Method: We propose Gradient Alignment (GA), a novel optimization mechanism that constrains prompt gradient updates to align with the direction of zero-shot predictions derived from predefined prompts—thereby explicitly preserving task-agnostic, pre-trained knowledge without requiring additional data, regularization, or architectural modifications.

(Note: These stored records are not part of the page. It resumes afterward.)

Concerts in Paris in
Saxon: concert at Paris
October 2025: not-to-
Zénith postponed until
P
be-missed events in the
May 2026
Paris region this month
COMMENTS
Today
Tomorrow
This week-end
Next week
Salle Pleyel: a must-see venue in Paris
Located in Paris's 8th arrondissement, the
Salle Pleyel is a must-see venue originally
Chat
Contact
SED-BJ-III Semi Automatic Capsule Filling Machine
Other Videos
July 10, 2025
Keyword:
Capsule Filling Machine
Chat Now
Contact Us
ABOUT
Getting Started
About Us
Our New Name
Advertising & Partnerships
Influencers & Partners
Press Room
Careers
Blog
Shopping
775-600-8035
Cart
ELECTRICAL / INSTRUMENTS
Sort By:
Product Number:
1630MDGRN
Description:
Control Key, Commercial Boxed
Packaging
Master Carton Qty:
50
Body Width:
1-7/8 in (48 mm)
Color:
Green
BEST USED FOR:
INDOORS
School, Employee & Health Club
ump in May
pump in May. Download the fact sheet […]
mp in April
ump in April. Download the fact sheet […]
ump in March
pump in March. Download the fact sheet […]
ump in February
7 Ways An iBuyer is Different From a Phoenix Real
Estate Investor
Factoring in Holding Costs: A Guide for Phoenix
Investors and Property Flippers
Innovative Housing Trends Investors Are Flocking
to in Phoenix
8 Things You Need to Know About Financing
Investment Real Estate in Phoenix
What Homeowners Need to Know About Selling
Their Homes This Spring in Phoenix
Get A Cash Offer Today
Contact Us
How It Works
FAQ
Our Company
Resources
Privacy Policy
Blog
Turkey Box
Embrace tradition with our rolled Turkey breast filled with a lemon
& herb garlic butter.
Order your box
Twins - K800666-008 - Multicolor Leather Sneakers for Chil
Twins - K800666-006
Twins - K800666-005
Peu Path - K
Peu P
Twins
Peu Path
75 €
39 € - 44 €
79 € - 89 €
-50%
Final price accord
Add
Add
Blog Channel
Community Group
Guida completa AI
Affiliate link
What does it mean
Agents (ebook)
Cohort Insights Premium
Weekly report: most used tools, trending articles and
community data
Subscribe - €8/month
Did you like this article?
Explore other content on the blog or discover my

Contribution/Results: GA effectively mitigates overfitting and inter-class interference. It consistently outperforms state-of-the-art prompt-tuning methods across diverse transfer scenarios—including few-shot learning, domain generalization, base-to-novel class adaptation, and cross-dataset transfer—delivering substantial improvements in both generalization stability and accuracy.
📝 Abstract
Thanks to the large pre-trained vision-language models (VLMs) like CLIP [37], we can craft a zero-shot classifier by discrete prompt design, e.g., the confidence score of an image being "[CLASS]" can be obtained by using the VLM provided similarity between the image and the prompt sentence "a photo of a [CLASS]". Furthermore, prompting shows great potential for fast adaptation of VLMs to downstream tasks if we fine-tune the soft prompts with few samples. However, we find a common failure that improper fine-tuning or learning with extremely few-shot samples may even under-perform the zero-shot prediction. Existing methods still address this problem by using traditional anti-overfitting techniques such as early stopping and data augmentation, which lack a principled solution specific to prompting. In this paper, we present Prompt-aligned Gradient, dubbed ProGrad to prevent prompt tuning from forgetting the general knowledge learned from VLMs. In particular, ProGrad only updates the prompt whose gradient is aligned (or non-conflicting) to the general knowledge, which is represented as the optimization direction offered by the pre-defined prompt predictions. Extensive experiments under the few-shot learning, domain generalization, base-to-new generalization and cross-dataset transfer settings demonstrate the stronger few-shot generalization ability of ProGrad over state-of-the-art prompt tuning methods.